**What you are asked to do:** Records appear below. Give all of them again, exactly.

Supplied data section start

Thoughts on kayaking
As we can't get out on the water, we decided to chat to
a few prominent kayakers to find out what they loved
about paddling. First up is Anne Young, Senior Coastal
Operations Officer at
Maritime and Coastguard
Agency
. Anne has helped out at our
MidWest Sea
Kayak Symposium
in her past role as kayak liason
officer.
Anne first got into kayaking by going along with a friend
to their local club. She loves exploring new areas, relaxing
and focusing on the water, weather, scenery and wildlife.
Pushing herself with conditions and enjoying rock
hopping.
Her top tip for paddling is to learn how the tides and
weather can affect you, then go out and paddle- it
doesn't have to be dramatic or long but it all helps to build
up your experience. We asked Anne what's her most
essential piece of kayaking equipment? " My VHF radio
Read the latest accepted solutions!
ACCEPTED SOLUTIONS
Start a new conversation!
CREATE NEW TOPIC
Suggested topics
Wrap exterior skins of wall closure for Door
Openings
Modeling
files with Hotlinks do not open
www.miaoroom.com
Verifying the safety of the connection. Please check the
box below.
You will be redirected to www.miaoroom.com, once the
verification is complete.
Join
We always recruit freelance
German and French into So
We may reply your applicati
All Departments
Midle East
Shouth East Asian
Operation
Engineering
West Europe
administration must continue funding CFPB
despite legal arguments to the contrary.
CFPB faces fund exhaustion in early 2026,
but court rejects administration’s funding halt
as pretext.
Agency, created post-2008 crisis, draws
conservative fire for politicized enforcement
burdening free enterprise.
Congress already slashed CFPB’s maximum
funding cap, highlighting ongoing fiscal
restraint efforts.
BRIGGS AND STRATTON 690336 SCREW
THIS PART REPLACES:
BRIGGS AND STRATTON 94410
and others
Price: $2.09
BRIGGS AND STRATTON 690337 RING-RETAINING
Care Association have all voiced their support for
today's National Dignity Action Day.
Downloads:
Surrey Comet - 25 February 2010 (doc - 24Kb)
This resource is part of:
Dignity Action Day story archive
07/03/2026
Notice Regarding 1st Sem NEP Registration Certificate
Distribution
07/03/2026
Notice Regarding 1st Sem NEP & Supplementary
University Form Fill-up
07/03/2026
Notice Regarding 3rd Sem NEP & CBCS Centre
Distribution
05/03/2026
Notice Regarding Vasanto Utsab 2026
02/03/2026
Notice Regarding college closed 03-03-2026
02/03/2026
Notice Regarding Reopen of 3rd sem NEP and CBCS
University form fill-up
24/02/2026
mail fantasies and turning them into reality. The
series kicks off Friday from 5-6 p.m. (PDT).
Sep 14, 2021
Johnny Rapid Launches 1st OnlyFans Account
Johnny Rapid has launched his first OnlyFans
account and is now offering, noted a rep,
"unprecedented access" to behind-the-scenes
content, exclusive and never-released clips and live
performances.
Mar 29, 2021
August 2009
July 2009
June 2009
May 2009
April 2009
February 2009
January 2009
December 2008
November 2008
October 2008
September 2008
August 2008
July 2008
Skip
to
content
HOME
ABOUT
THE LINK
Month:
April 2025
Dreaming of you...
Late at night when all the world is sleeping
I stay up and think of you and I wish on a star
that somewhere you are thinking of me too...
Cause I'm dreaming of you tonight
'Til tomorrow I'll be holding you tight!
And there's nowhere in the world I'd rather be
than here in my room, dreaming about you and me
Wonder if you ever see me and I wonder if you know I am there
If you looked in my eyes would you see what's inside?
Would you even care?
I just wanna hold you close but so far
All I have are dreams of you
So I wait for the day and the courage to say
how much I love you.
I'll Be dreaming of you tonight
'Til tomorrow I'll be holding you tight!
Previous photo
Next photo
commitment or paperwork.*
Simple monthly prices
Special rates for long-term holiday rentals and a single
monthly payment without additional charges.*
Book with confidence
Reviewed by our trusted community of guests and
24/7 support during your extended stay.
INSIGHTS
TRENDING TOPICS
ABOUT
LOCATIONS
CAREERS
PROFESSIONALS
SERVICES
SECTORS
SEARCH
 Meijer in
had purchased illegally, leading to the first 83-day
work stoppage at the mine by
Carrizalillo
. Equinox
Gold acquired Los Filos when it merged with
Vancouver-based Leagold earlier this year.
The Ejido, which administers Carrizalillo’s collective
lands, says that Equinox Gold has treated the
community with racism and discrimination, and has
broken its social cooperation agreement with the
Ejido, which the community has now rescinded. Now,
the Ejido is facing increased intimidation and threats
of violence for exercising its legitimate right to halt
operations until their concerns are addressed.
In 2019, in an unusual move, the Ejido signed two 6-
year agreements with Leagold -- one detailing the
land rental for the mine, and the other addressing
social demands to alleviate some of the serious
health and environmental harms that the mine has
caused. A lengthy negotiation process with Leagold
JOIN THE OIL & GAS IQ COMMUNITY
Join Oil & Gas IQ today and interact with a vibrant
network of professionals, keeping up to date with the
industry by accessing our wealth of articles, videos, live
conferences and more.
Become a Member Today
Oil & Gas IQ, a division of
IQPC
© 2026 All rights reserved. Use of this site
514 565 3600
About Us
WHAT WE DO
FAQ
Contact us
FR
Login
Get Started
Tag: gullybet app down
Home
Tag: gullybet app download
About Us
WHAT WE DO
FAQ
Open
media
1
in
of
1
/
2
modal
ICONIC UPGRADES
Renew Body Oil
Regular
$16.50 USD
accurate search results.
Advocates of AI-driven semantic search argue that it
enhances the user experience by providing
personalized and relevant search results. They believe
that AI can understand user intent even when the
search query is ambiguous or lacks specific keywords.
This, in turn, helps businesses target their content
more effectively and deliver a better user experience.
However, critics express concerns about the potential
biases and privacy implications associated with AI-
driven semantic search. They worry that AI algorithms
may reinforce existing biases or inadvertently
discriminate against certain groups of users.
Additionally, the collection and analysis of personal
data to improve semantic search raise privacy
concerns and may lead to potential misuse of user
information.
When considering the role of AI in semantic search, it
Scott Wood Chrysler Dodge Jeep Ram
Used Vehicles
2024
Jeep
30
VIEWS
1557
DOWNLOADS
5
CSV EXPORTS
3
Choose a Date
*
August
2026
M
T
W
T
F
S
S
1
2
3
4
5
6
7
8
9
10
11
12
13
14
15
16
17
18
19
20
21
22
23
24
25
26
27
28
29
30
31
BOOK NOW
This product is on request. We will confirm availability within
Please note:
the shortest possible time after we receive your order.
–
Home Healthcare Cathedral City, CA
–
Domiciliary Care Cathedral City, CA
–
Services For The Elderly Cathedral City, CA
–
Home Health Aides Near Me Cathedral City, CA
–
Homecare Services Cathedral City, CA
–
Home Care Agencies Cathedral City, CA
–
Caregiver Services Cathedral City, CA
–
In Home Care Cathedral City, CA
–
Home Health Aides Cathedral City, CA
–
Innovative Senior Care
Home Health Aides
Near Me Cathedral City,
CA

Supplied data section end

**Reply:**
Thoughts on kayaking
As we can't get out on the water, we decided to chat to
a few prominent kayakers to find out what they loved
about paddling. First up is Anne Young, Senior Coastal
Operations Officer at
Maritime and Coastguard
Agency
. Anne has helped out at our
MidWest Sea
Kayak Symposium
in her past role as kayak liason
officer.
Anne first got into kayaking by going along with a friend
to their local club. She loves exploring new areas, relaxing
and focusing on the water, weather, scenery and wildlife.
Pushing herself with conditions and enjoying rock
hopping.
Her top tip for paddling is to learn how the tides and
weather can affect you, then go out and paddle- it
doesn't have to be dramatic or long but it all helps to build
up your experience. We asked Anne what's her most
essential piece of kayaking equipment? " My VHF radio
Read the latest accepted solutions!
ACCEPTED SOLUTIONS
Start a new conversation!
CREATE NEW TOPIC
Suggested topics
Wrap exterior skins of wall closure for Door
Openings
Modeling
files with Hotlinks do not open
www.miaoroom.com
Verifying the safety of the connection. Please check the
box below.
You will be redirected to www.miaoroom.com, once the
verification is complete.
Join
We always recruit freelance
German and French into So
We may reply your applicati
All Departments
Midle East
Shouth East Asian
Operation
Engineering
West Europe
administration must continue funding CFPB
despite legal arguments to the contrary.
CFPB faces fund exhaustion in early 2026,
but court rejects administration’s funding halt
as pretext.
Agency, created post-2008 crisis, draws
conservative fire for politicized enforcement
burdening free enterprise.
Congress already slashed CFPB’s maximum
funding cap, highlighting ongoing fiscal
restraint efforts.
BRIGGS AND STRATTON 690336 SCREW
THIS PART REPLACES:
BRIGGS AND STRATTON 94410
and others
Price: $2.09
BRIGGS AND STRATTON 690337 RING-RETAINING
Care Association have all voiced their support for
today's National Dignity Action Day.
Downloads:
Surrey Comet - 25 February 2010 (doc - 24Kb)
This resource is part of:
Dignity Action Day story archive
07/03/2026
Notice Regarding 1st Sem NEP Registration Certificate
Distribution
07/03/2026
Notice Regarding 1st Sem NEP & Supplementary
University Form Fill-up
07/03/2026
Notice Regarding 3rd Sem NEP & CBCS Centre
Distribution
05/03/2026
Notice Regarding Vasanto Utsab 2026
02/03/2026
Notice Regarding college closed 03-03-2026
02/03/2026
Notice Regarding Reopen of 3rd sem NEP and CBCS
University form fill-up
24/02/2026
mail fantasies and turning them into reality. The
series kicks off Friday from 5-6 p.m. (PDT).
Sep 14, 2021
Johnny Rapid Launches 1st OnlyFans Account
Johnny Rapid has launched his first OnlyFans
account and is now offering, noted a rep,
"unprecedented access" to behind-the-scenes
content, exclusive and never-released clips and live
performances.
Mar 29, 2021
August 2009
July 2009
June 2009
May 2009
April 2009
February 2009
January 2009
December 2008
November 2008
October 2008
September 2008
August 2008
July 2008
Skip
to
content
HOME
ABOUT
THE LINK
Month:
April 2025
Dreaming of you...
Late at night when all the world is sleeping
I stay up and think of you and I wish on a star
that somewhere you are thinking of me too...
Cause I'm dreaming of you tonight
'Til tomorrow I'll be holding you tight!
And there's nowhere in the world I'd rather be
than here in my room, dreaming about you and me
Wonder if you ever see me and I wonder if you know I am there
If you looked in my eyes would you see what's inside?
Would you even care?
I just wanna hold you close but so far
All I have are dreams of you
So I wait for the day and the courage to say
how much I love you.
I'll Be dreaming of you tonight
'Til tomorrow I'll be holding you tight!
Previous photo
Next photo
commitment or paperwork.*
Simple monthly prices
Special rates for long-term holiday rentals and a single
monthly payment without additional charges.*
Book with confidence
Reviewed by our trusted community of guests and
24/7 support during your extended stay.
INSIGHTS
TRENDING TOPICS
ABOUT
LOCATIONS
CAREERS
PROFESSIONALS
SERVICES
SECTORS
SEARCH
 Meijer in
had purchased illegally, leading to the first 83-day
work stoppage at the mine by
Carrizalillo
. Equinox
Gold acquired Los Filos when it merged with
Vancouver-based Leagold earlier this year.
The Ejido, which administers Carrizalillo’s collective
lands, says that Equinox Gold has treated the
community with racism and discrimination, and has
broken its social cooperation agreement with the
Ejido, which the community has now rescinded. Now,
the Ejido is facing increased intimidation and threats
of violence for exercising its legitimate right to halt
operations until their concerns are addressed.
In 2019, in an unusual move, the Ejido signed two 6-
year agreements with Leagold -- one detailing the
land rental for the mine, and the other addressing
social demands to alleviate some of the serious
health and environmental harms that the mine has
caused. A lengthy negotiation process with Leagold
JOIN THE OIL & GAS IQ COMMUNITY
Join Oil & Gas IQ today and interact with a vibrant
network of professionals, keeping up to date with the
industry by accessing our wealth of articles, videos, live
conferences and more.
Become a Member Today
Oil & Gas IQ, a division of
IQPC
© 2026 All rights reserved. Use of this site
514 565 3600
About Us
WHAT WE DO
FAQ
Contact us
FR
Login
Get Started
Tag: gullybet app down
Home
Tag: gullybet app download
About Us
WHAT WE DO
FAQ
Open
media
1
in
of
1
/
2
modal
ICONIC UPGRADES
Renew Body Oil
Regular
$16.50 USD
accurate search results.
Advocates of AI-driven semantic search argue that it
enhances the user experience by providing
personalized and relevant search results. They believe
that AI can understand user intent even when the
search query is ambiguous or lacks specific keywords.
This, in turn, helps businesses target their content
more effectively and deliver a better user experience.
However, critics express concerns about the potential
biases and privacy implications associated with AI-
driven semantic search. They worry that AI algorithms
may reinforce existing biases or inadvertently
discriminate against certain groups of users.
Additionally, the collection and analysis of personal
data to improve semantic search raise privacy
concerns and may lead to potential misuse of user
information.
When considering the role of AI in semantic search, it
Scott Wood Chrysler Dodge Jeep Ram
Used Vehicles
2024
Jeep
30
VIEWS
1557
DOWNLOADS
5
CSV EXPORTS
3
Choose a Date
*
August
2026
M
T
W
T
F
S
S
1
2
3
4
5
6
7
8
9
10
11
12
13
14
15
16
17
18
19
20
21
22
23
24
25
26
27
28
29
30
31
BOOK NOW
This product is on request. We will confirm availability within
Please note:
the shortest possible time after we receive your order.
–
Home Healthcare Cathedral City, CA
–
Domiciliary Care Cathedral City, CA
–
Services For The Elderly Cathedral City, CA
–
Home Health Aides Near Me Cathedral City, CA
–
Homecare Services Cathedral City, CA
–
Home Care Agencies Cathedral City, CA
–
Caregiver Services Cathedral City, CA
–
In Home Care Cathedral City, CA
–
Home Health Aides Cathedral City, CA
–
Innovative Senior Care
Home Health Aides
Near Me Cathedral City,
CA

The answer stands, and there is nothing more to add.